• [STATED TASK] Condense the paragraph of the article on the Atlantis club opening that begins "Reports that the new Atlantis club" into two sentences, keeping its main facts.

• [PASSAGE]
##############################
News & Politics

Dave Grohl, Muriel Bowser Open the Atlantis

Owner Seth Hurwitz cut the guitar string on the new club, which officially opens Tuesday night.

Dave Grohl, Muriel Bowser, and Seth Hurwitz. Photograph by Dan Swartz.

Reports that the new Atlantis club would be an exact replica of the old 9:30 Club weren’t accurate, owner Seth Hurwitz said at a press conference Tuesday: No, it won’t have the original smell. Rats are unlikely to have their run of the place. But, he said, he made a point to install at least one big pole—the impediment to seeing so many shows at the 9:30’s old home on F Street, Northwest.

Hurwitz, Bowser, Disanto, and Grohl. Photograph by Dan Swartz.

Hurwitz remembered seeing all the “weird people” who frequented that space when he started booking shows there beginning in 1980. “It was truly alternative,” he said. In 1986 Hurwitz’s company I.M.P. bought the club from real estate developer Jon Bowers and his then wife, Dodi Disanto, who said cops used to ask her, “Where did these people come from? Did they crawl out from under rocks?” 

The Atlantis will open behind the 9:30 Club on May 30, 2023, in DC. This is a photo of the old 9:30 Club. Foo Fighters will play the club's first night.
The old club on F Street. Photograph via Library of Congress.

“You call it weird or alternative,” said DC Mayor Muriel Bowser. “I call it the real Washington, DC, and that is the city that’s filled with culture and grit and people who love music.”
##############################
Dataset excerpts

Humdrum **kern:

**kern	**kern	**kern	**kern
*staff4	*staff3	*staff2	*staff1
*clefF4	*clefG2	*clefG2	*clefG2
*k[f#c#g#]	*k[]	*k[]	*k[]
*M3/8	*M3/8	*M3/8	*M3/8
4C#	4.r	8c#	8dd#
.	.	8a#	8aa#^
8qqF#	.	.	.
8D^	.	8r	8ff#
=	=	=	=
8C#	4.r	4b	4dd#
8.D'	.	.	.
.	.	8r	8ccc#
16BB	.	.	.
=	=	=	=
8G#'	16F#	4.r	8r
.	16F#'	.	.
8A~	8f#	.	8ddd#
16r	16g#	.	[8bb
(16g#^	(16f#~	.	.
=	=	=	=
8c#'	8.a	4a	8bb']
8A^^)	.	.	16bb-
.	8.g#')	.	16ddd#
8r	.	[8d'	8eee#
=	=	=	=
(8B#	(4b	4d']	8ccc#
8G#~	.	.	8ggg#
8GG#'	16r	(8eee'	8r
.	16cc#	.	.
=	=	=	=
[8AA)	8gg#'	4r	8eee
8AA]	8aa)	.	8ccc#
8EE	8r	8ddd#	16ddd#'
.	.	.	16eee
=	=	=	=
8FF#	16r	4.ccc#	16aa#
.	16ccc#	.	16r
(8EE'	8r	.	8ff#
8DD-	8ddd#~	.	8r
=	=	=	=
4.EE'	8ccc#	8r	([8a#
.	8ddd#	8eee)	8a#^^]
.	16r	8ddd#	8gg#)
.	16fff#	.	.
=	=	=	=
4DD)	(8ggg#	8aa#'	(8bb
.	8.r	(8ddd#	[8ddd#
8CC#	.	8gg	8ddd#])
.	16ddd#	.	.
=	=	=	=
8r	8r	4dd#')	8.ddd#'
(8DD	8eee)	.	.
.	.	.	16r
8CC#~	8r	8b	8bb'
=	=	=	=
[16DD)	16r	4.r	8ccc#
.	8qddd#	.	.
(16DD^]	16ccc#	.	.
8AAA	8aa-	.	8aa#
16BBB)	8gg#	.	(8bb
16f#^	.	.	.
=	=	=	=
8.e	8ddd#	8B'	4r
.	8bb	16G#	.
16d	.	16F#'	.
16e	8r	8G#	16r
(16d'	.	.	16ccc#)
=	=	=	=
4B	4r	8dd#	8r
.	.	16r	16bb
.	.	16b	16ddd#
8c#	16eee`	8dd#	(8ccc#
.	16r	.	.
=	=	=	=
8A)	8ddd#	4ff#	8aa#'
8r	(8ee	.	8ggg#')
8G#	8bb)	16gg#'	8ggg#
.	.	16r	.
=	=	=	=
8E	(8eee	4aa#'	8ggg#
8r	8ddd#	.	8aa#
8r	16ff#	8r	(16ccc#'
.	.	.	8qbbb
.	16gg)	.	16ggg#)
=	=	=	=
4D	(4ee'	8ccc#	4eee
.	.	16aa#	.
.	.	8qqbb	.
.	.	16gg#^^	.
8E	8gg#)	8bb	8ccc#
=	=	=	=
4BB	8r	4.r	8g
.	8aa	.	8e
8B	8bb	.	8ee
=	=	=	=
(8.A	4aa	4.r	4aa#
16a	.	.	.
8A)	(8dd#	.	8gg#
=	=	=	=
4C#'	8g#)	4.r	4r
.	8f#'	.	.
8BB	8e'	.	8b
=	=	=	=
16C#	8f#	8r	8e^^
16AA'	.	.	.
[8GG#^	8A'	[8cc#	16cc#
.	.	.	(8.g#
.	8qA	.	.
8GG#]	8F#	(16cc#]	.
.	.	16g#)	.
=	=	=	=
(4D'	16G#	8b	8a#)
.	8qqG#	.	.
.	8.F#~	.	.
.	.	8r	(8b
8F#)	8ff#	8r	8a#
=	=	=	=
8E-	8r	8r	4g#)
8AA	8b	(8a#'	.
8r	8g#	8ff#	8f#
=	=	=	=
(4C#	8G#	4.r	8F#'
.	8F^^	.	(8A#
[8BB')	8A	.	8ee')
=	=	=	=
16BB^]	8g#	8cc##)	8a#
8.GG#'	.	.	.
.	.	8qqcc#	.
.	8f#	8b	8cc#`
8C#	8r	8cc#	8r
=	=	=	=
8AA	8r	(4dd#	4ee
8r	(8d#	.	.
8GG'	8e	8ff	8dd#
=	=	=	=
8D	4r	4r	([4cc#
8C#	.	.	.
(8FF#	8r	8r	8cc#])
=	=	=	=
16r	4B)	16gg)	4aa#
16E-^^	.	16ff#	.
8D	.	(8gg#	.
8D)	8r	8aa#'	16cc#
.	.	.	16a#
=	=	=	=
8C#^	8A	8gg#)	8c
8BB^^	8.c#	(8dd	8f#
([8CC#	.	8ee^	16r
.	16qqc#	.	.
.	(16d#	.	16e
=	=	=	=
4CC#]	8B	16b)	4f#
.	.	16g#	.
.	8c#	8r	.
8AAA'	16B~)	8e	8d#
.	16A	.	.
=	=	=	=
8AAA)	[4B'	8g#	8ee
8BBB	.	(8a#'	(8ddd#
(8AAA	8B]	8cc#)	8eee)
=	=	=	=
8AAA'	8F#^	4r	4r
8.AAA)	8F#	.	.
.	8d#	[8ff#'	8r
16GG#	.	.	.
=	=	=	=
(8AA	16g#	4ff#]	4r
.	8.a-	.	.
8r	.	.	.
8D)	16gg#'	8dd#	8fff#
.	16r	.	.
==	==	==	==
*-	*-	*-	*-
##############################
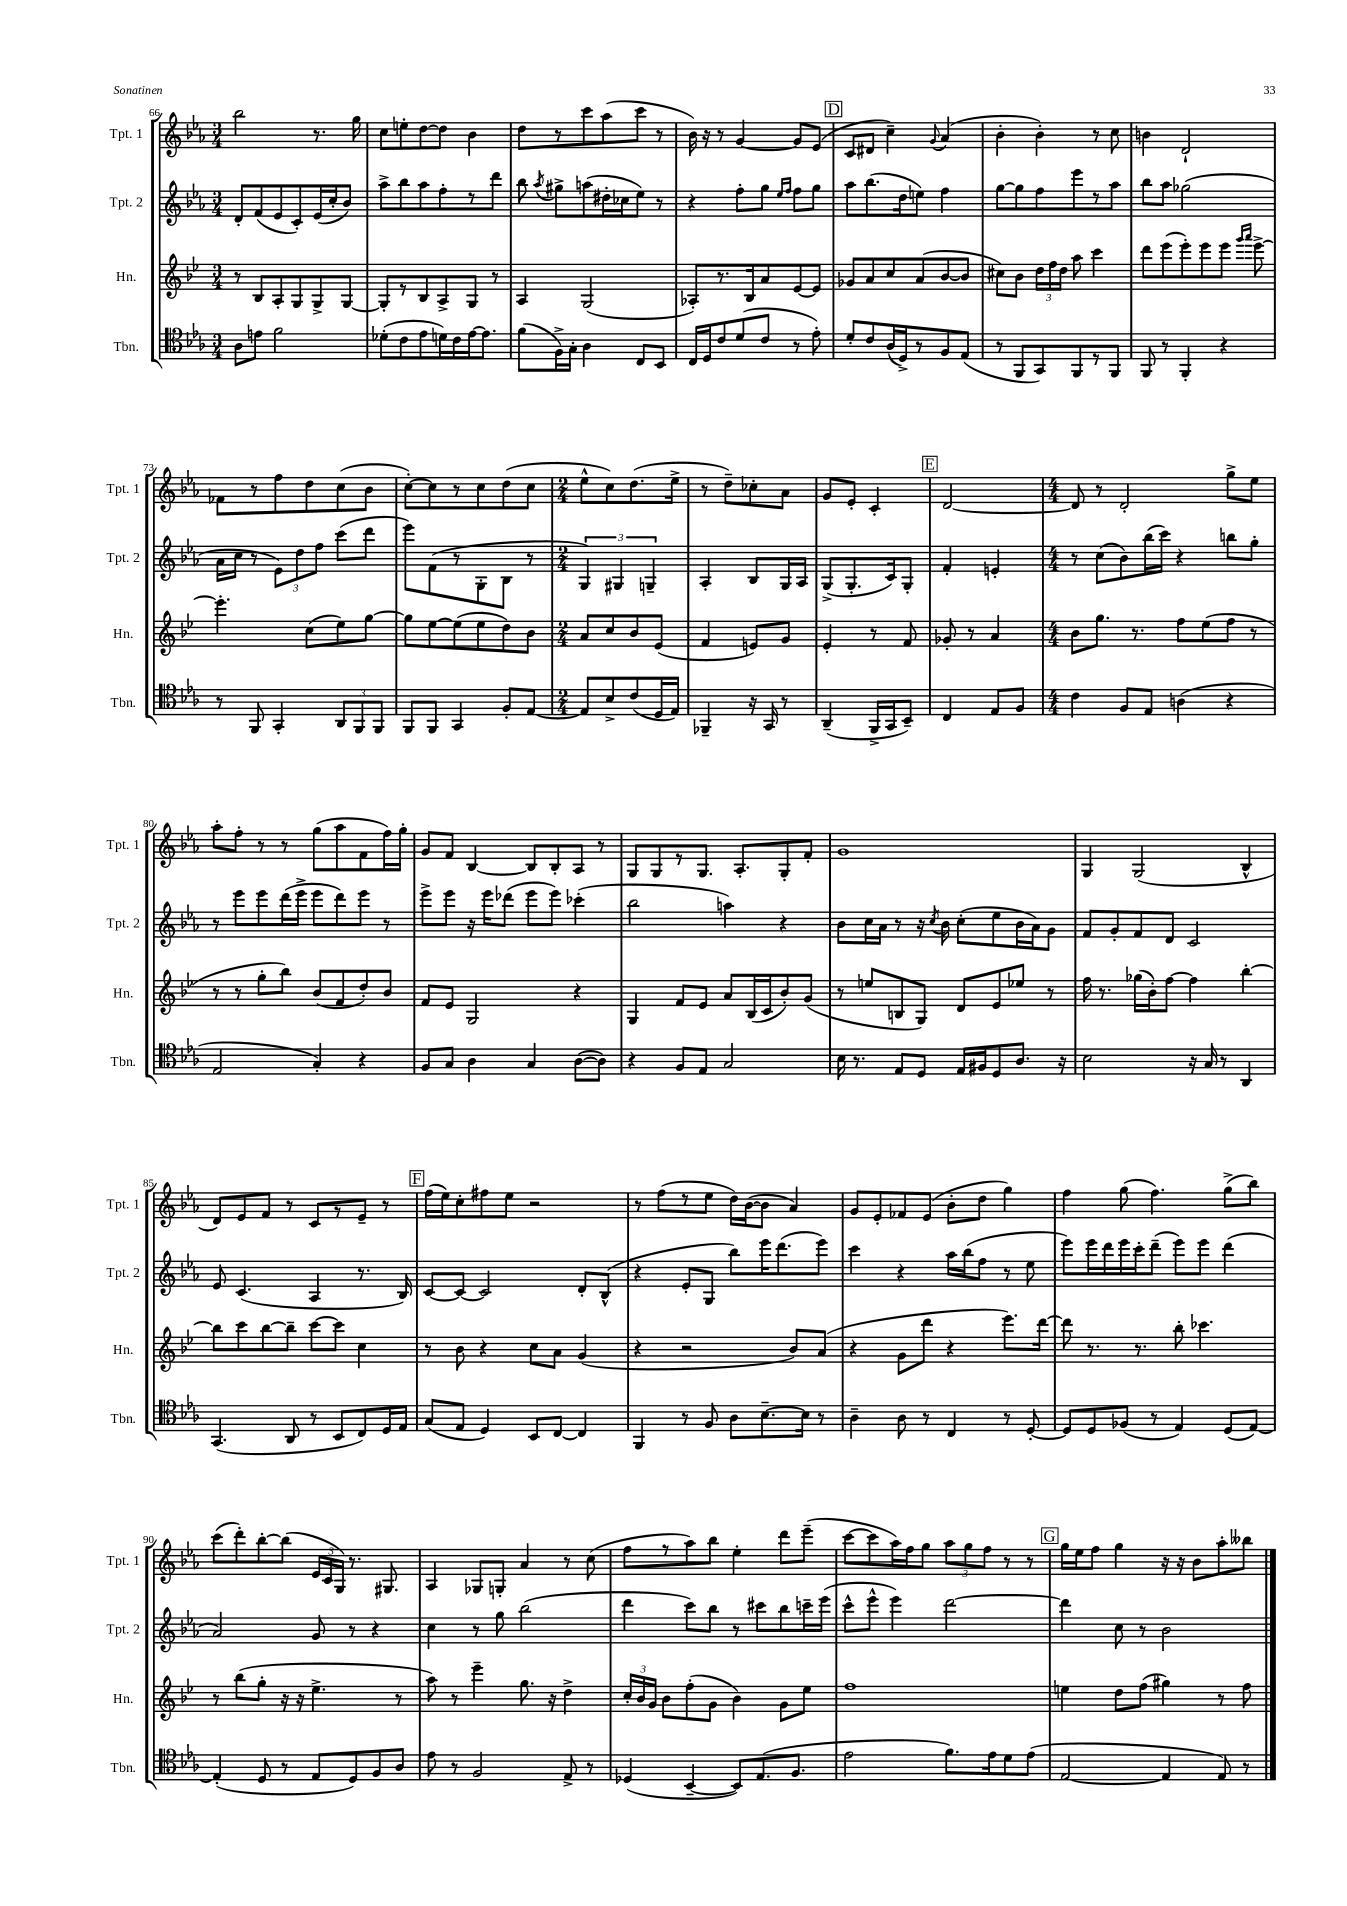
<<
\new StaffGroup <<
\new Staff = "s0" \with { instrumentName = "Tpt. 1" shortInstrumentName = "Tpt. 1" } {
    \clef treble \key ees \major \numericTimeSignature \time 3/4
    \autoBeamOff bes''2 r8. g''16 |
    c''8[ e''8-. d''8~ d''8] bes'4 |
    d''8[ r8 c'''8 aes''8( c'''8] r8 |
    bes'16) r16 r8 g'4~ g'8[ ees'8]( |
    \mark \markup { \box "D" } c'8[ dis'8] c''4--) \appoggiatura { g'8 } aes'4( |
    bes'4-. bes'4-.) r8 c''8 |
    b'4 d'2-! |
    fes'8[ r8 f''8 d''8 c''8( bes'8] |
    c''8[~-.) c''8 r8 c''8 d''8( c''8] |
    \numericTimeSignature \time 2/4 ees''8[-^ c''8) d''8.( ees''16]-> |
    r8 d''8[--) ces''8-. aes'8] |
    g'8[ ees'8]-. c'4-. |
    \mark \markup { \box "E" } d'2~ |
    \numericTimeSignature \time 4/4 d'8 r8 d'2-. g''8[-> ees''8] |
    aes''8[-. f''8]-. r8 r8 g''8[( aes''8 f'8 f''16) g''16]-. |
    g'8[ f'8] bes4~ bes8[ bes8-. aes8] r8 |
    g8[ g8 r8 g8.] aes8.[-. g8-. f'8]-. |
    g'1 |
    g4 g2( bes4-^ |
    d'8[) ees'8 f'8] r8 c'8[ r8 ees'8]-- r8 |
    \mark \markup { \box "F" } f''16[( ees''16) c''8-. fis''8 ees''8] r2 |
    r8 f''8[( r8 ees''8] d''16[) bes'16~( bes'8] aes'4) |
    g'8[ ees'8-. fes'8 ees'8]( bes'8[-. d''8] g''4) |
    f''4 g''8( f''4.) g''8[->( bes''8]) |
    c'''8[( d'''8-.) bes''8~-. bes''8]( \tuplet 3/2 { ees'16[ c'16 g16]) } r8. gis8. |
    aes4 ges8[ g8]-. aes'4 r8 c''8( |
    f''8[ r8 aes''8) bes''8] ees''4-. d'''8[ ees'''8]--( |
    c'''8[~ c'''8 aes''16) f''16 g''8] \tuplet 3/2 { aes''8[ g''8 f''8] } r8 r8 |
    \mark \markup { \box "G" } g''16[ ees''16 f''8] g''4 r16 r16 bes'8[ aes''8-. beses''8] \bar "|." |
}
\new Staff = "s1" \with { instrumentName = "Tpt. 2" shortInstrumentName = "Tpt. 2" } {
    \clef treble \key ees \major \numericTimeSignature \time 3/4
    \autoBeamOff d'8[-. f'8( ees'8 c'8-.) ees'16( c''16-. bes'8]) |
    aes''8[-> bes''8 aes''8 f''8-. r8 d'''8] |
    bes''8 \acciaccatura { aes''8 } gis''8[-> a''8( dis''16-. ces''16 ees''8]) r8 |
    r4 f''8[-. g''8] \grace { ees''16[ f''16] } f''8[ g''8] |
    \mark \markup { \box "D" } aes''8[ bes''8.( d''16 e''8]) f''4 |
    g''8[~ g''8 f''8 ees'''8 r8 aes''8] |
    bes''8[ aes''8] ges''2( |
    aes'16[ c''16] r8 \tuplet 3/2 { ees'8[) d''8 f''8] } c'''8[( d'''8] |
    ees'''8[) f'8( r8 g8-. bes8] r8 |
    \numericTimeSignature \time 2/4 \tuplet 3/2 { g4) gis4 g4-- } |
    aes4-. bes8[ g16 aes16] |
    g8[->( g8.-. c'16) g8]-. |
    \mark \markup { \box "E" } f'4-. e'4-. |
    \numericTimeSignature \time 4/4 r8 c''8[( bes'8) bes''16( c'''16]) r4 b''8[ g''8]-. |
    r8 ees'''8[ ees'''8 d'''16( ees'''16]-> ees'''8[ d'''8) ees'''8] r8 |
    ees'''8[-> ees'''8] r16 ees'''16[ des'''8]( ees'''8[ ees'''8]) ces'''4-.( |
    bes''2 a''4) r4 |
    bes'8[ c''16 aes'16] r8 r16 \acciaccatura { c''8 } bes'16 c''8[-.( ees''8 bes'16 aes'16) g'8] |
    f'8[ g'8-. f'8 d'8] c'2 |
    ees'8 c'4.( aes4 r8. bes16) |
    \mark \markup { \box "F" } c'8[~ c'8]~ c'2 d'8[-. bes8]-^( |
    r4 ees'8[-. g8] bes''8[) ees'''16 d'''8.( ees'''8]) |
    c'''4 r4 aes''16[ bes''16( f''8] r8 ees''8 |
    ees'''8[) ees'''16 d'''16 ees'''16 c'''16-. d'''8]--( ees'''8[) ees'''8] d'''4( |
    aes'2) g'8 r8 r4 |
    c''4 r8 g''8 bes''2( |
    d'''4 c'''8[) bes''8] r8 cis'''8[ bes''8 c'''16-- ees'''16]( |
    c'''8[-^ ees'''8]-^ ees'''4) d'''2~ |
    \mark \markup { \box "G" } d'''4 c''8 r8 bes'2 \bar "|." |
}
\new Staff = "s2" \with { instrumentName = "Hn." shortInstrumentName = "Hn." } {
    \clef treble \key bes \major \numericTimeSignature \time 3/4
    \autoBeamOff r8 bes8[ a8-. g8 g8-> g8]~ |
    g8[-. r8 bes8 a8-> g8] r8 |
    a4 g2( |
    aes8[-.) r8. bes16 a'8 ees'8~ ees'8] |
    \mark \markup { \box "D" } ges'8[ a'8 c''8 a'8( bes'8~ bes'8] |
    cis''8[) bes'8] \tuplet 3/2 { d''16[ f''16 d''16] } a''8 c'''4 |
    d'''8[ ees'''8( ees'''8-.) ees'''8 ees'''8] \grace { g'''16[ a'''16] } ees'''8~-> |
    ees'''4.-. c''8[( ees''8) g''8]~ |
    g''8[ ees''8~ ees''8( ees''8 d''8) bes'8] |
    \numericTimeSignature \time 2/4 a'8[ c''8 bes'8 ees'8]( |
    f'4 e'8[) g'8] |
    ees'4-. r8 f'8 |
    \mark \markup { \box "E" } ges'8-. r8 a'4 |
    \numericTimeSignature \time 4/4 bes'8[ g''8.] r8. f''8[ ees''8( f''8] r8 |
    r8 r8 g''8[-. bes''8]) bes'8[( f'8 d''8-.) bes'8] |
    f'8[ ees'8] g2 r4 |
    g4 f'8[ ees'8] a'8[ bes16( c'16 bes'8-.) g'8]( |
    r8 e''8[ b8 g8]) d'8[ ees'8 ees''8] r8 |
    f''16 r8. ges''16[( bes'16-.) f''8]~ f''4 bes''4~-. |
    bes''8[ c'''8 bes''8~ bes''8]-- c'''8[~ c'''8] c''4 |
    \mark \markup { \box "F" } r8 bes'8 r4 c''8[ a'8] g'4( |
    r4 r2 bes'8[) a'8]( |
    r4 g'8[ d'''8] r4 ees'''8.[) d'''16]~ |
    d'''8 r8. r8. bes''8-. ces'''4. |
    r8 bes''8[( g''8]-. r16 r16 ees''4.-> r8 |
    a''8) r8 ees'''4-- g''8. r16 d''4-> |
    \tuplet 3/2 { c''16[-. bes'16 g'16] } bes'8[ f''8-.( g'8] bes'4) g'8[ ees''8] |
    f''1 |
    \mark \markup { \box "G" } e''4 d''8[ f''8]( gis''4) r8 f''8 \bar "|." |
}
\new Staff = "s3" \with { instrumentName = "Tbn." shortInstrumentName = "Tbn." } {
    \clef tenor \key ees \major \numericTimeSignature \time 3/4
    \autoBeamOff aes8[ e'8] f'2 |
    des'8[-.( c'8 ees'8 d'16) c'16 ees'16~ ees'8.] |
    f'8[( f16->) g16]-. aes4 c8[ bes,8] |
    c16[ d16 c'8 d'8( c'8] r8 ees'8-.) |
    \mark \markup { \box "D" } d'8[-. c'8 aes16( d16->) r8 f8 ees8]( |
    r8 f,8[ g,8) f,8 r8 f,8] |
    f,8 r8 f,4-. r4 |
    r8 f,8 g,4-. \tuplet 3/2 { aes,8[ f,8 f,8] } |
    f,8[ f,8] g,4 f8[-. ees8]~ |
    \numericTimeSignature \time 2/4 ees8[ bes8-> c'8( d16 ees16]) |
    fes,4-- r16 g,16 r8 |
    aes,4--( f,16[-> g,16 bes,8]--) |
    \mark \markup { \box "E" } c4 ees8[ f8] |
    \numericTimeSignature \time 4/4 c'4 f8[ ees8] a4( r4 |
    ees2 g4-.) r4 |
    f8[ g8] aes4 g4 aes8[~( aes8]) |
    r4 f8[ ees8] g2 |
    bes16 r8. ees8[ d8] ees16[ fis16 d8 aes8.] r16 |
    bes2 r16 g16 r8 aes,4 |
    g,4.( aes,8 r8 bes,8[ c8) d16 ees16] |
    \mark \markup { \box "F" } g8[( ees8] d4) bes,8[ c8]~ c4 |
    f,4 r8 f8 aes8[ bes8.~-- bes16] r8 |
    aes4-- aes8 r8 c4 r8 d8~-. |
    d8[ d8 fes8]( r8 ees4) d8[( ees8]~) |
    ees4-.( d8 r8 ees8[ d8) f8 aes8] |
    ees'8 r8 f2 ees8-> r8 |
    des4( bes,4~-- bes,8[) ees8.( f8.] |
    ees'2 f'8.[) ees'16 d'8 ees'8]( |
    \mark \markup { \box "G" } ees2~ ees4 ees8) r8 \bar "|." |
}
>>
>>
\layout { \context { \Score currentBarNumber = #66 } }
##############################
• [REPLY] At a Tuesday press conference, owner Seth Hurwitz said reports that the Atlantis would be an exact replica of the old 9:30 Club were not accurate: it won't have the original smell, and rats are unlikely to have their run of the place. He did make a point of installing at least one big pole, the impediment to seeing so many shows at the 9:30's old home on F Street, Northwest.